Justice John Paul Stevens had it right back in 1978. The Supreme Court shouldn’t have ruled that colleges’ affirmative-action programs are unconstitutional. It should have ruled that they’re illegal.
Stevens argued that the court did not need to answer that question to decide the case. “Our settled practice,” he wrote, “is to avoid the decision of a constitutional issue if a case can be fairly decided on a statutory ground.” The Civil Rights Act of 1964 provided just such a statutory ground: It forbids any institution receiving federal money from subjecting any person to discrimination based on race. It does not say that such discrimination may be allowed to rectify the effects of past discrimination, or to construct demographically representative student bodies, or to secure educational benefits from racial diversity. It flatly prohibits it.

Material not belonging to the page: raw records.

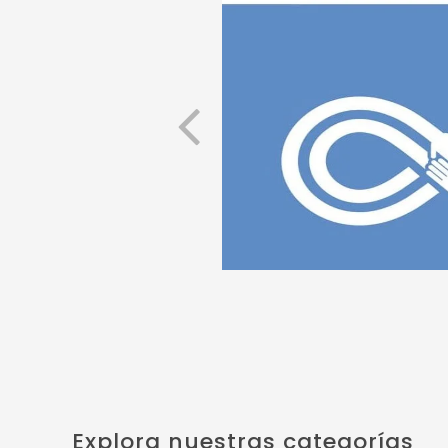
Explora nuestras categorías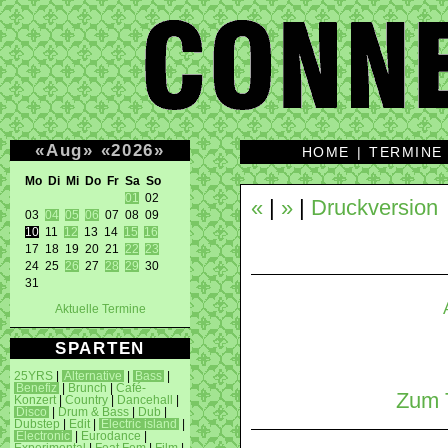
«
Aug
»
«
2026
»
HOME
|
TERMINE
Mo Di Mi Do Fr Sa So 
01
 02 

«
|
»
|
Druckversion
03 
04
05
06
10
 11 
12
 13 14 
15
16
17 18 19 20 21 
22
23
24 25 
26
 27 
28
29
 30 

31 
Aktuelle Termine
SPARTEN
25YRS
|
Alternative
|
Bass
|
Benefiz
|
Brunch
|
Café-
Zum T
Konzert
|
Country
|
Dancehall
|
Disco
|
Drum & Bass
|
Dub
|
Dubstep
|
Edit
|
Electric island
|
Electronic
|
Eurodance
|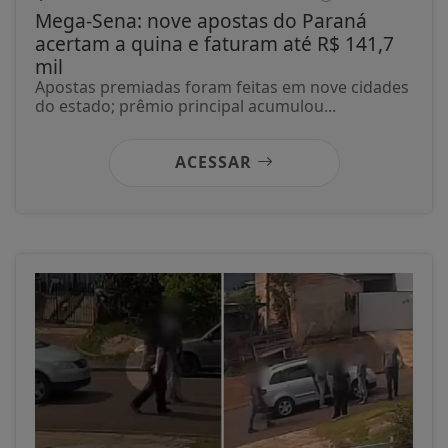
Mega-Sena: nove apostas do Paraná
acertam a quina e faturam até R$ 141,7
mil
Apostas premiadas foram feitas em nove cidades
do estado; prêmio principal acumulou...
ACESSAR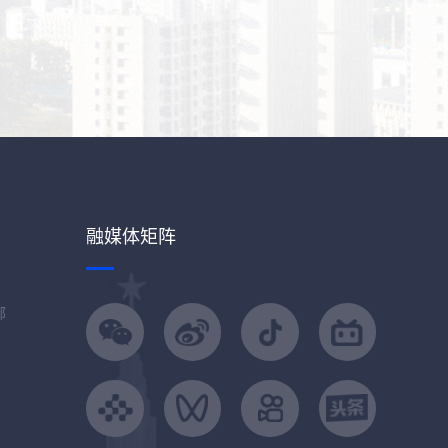
融媒体矩阵
部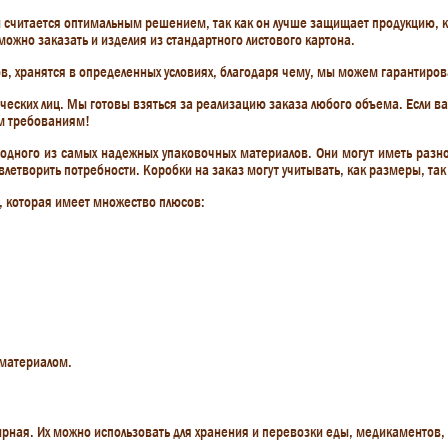
 считается оптимальным решением, так как он лучше защищает продукцию, к
можно заказать и изделия из стандартного листового картона.
, хранятся в определенных условиях, благодаря чему, мы можем гарантиров
ических лиц. Мы готовы взяться за реализацию заказа любого объема. Если в
им требованиям!
 одного из самых надежных упаковочных материалов. Они могут иметь разно
влетворить потребности. Коробки на заказ могут учитывать, как размеры, та
 которая имеет множество плюсов:
 материалом.
ая. Их можно использовать для хранения и перевозки еды, медикаментов, об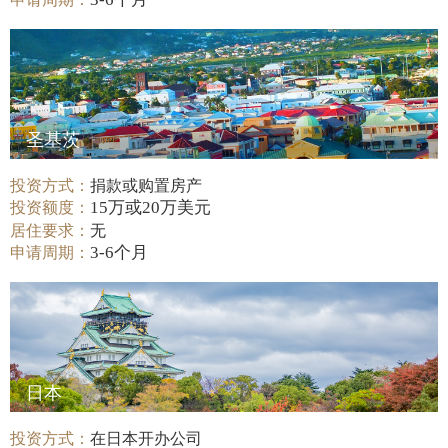
圣基茨
投资方式：
捐款或购置房产
15万或20万美元
投资额度：
居住要求：
无
3-6个月
申请周期：
日本
投资方式：
在日本开办公司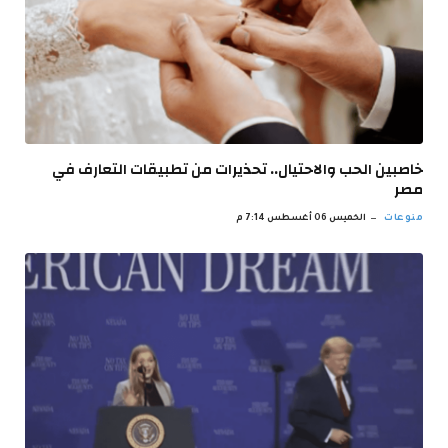
خاصبين الحب والاحتيال.. تحذيرات من تطبيقات التعارف في
مصر
منوعات
الخميس 06 أغسطس 7:14 م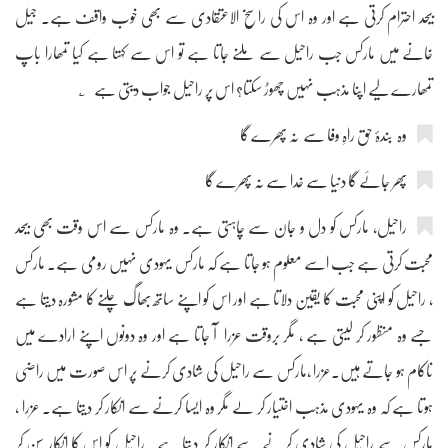
بیحد احترام کرتی ہے اور وہ اس کی راسخ الاعتقادی سے بھی خوب واقف ہے۔ جیل
خانے میں مارکس جب راحیل سے ملنے جاتا ہے تو اس سے کہتا ہے کیا تمھارا باپ
تمھارے لیے اپنا مذہب نہیں چھوڑ سکتا؟ اس پر راحیل جواب دیتی ہے ؂
وہ بندۂ حق راہِ وفا سے نہ پھرے گا
پھر جائے گا دنیا سے خدا سے نہ پھرے گا
راحیل، مارکس کو دل و جان سے چاہتی ہے۔ وہ مارکس سے اس وقت بھی بیحد
محبت کرتی ہے جب اسے معلوم ہو جاتا ہے کہ مارکس یہودی نہیں رومی ہے۔ مارکس
، راحیل کو اپنی محبت کا یقین دلاتا ہے اور اس کو اپنے ساتھ بھاگ چلنے کا مشورہ دیتا ہے
جسے وہ منظور کر لیتی ہے ، مگر بروقت عزرا آ جاتا ہے اور وہ دونوں اپنے ارادے میں
ناکام ہو جاتے ہیں۔عزرا ،مارکس سے راحیل کی شادی کرنے پر اس صورت میں راضی
ہوتا ہے کہ وہ یہودی مذہب اختیار کر لے مگر وہ ایسا کرنے سے انکار کر دیتا ہے۔ عزرا ،
مارکس سے راحیل کی شادی کرنے سے انکار کر دیتا ہے۔ راحیل کو اس کا انکار سن کر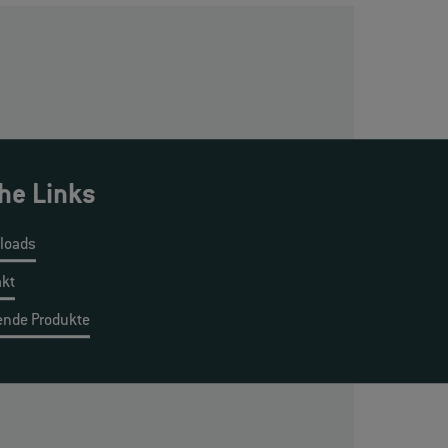
che Links
loads
akt
ende Produkte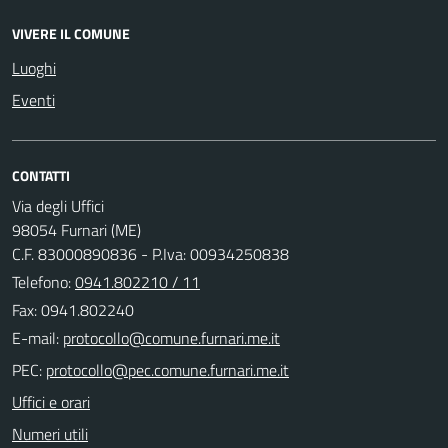
VIVERE IL COMUNE
Luoghi
Eventi
CONTATTI
Via degli Uffici
98054 Furnari (ME)
C.F. 83000890836 - P.Iva: 00934250838
Telefono:
0941.802210 / 11
Fax: 0941.802240
E-mail:
PEC:
Uffici e orari
Numeri utili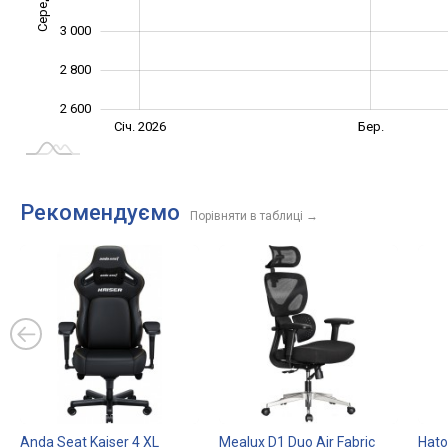
3 000
2 800
2 600
Лист.
Черв.
Лют.
Груд.
Квіт.
Вер.
Січ. 2026
Бер.
L
Рекомендуємо
Порівняти в таблиці
→
Anda Seat Kaiser 4 XL
Mealux D1 Duo Air Fabric
Hato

That’s what the court should have said 45 years ago, and what it should have said this year, too. But Stevens did not prevail. In Bakke, five justices wriggled free of the text of law. The statute, they claimed in two separate opinions, was an attempt to vindicate the 14th Amendment, and it was up to the justices to say what the amendment’s guarantee of equality means. If they decided the amendment allows discrimination for supposedly benign purposes, then that’s what the statute allows, too.
Ever since then, arguments in court about affirmative action have continued to dwell on the Constitution rather than on the law Congress enacted. Stevens himself silently abandoned his initial opinion.